__AVAILABLE DATA__:

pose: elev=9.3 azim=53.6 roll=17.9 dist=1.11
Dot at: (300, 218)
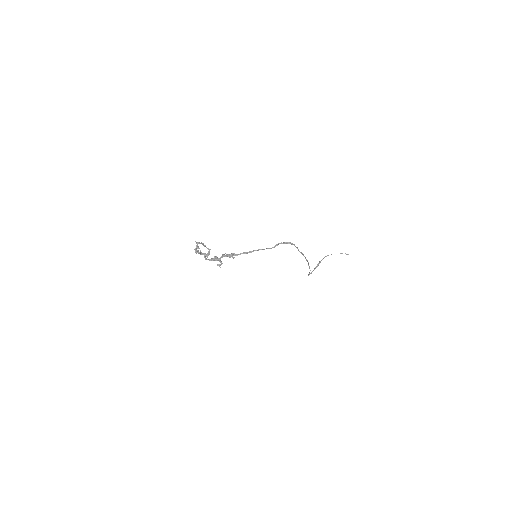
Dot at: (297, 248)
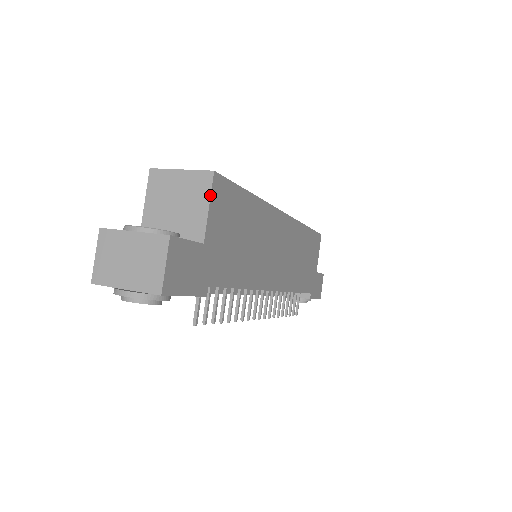
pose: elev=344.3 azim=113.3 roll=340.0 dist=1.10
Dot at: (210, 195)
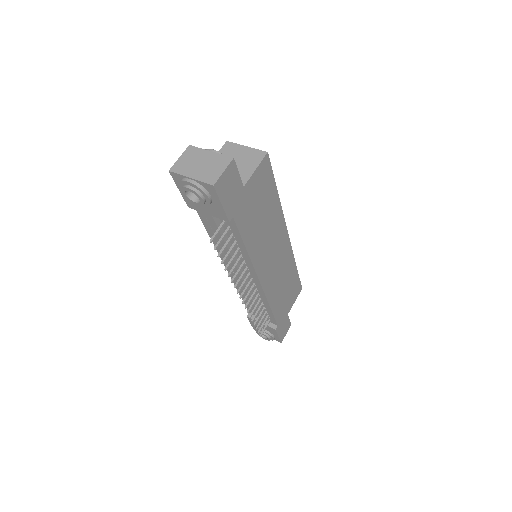
Dot at: (260, 163)
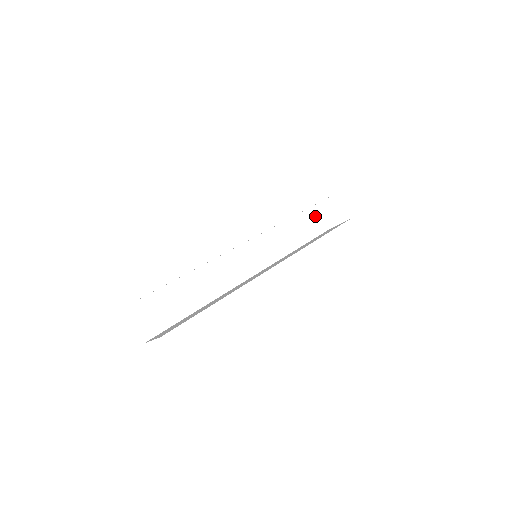
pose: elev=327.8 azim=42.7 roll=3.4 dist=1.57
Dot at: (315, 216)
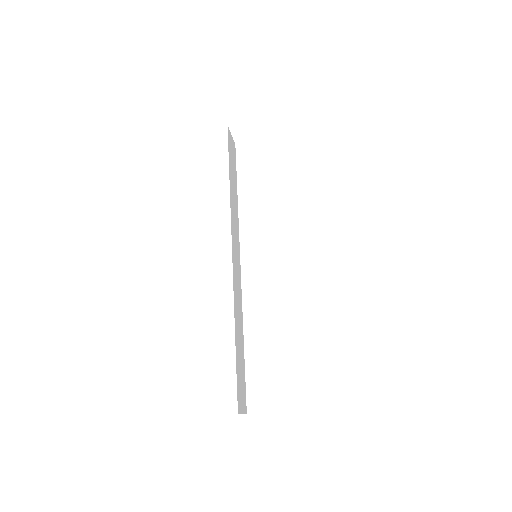
Dot at: (231, 142)
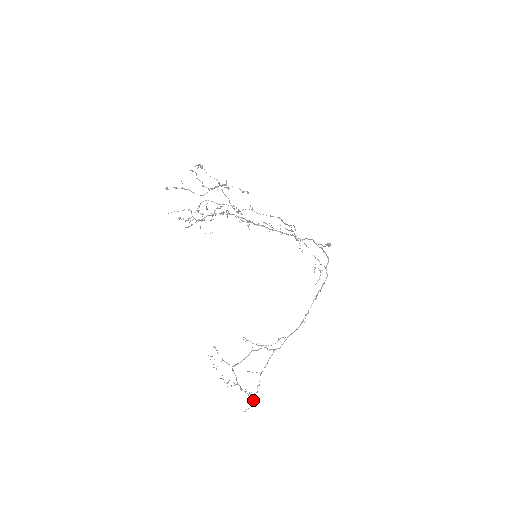
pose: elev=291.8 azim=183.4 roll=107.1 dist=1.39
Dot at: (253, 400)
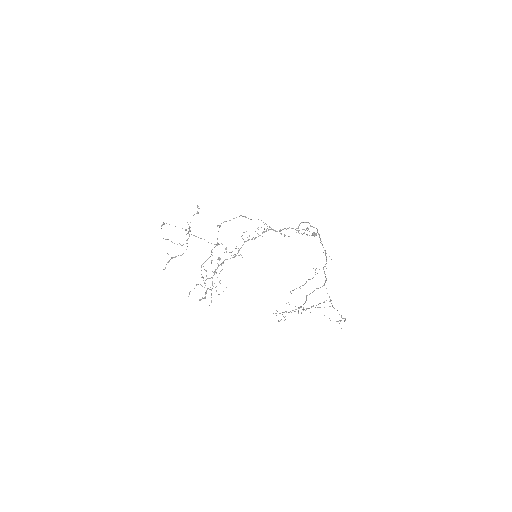
Dot at: occluded
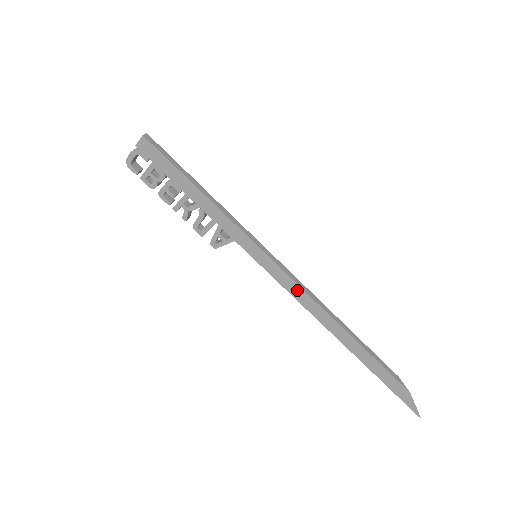
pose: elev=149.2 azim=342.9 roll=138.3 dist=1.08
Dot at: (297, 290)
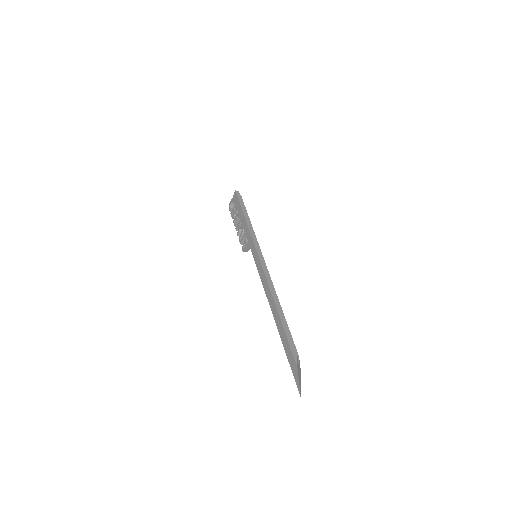
Dot at: (263, 276)
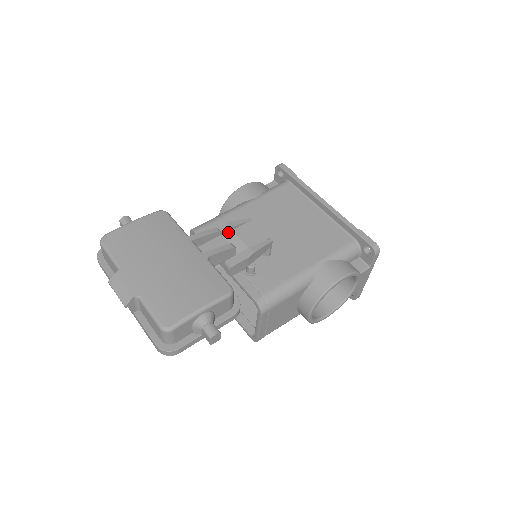
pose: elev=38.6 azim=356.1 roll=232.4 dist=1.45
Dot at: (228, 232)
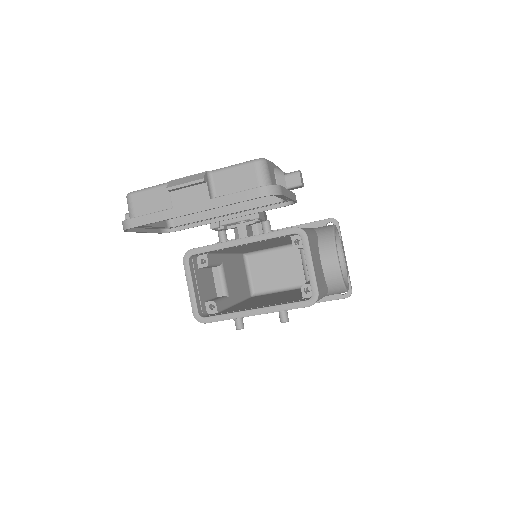
Dot at: occluded
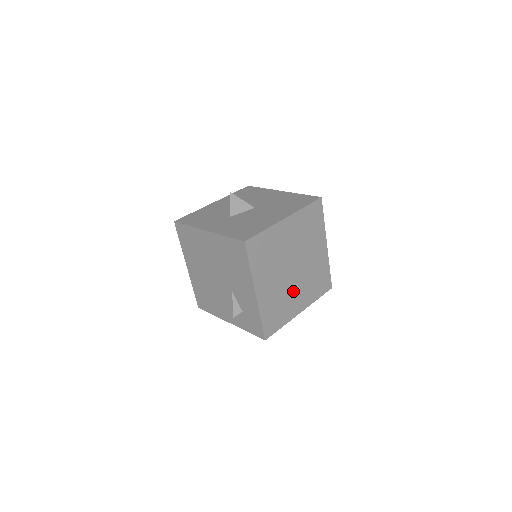
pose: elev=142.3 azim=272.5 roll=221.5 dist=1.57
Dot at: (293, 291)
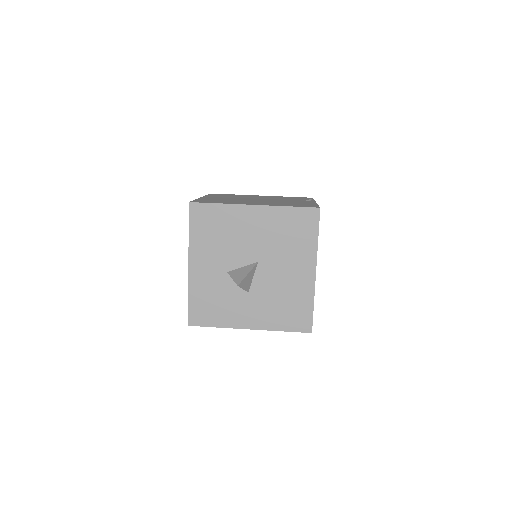
Dot at: occluded
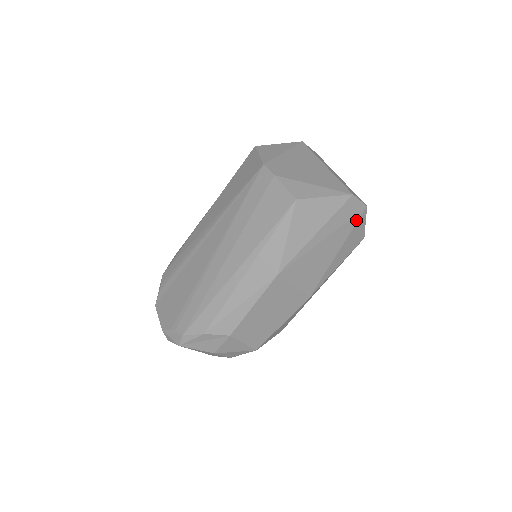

__SHORT PROBLEM__:
Gather every line of the material above that holds the string "elev", and copy each one out. Case counts.

__SOLUTION TO THIS EXERCISE__:
pose: elev=9.3 azim=53.6 roll=17.9 dist=1.11
pose: elev=344.3 azim=113.3 roll=340.0 dist=1.10
pose: elev=327.8 azim=42.7 roll=3.4 dist=1.57
pose: elev=291.8 azim=183.4 roll=107.1 dist=1.39
pose: elev=149.2 azim=342.9 roll=138.3 dist=1.08
pose: elev=38.6 azim=356.1 roll=232.4 dist=1.45
pose: elev=142.3 azim=272.5 roll=221.5 dist=1.57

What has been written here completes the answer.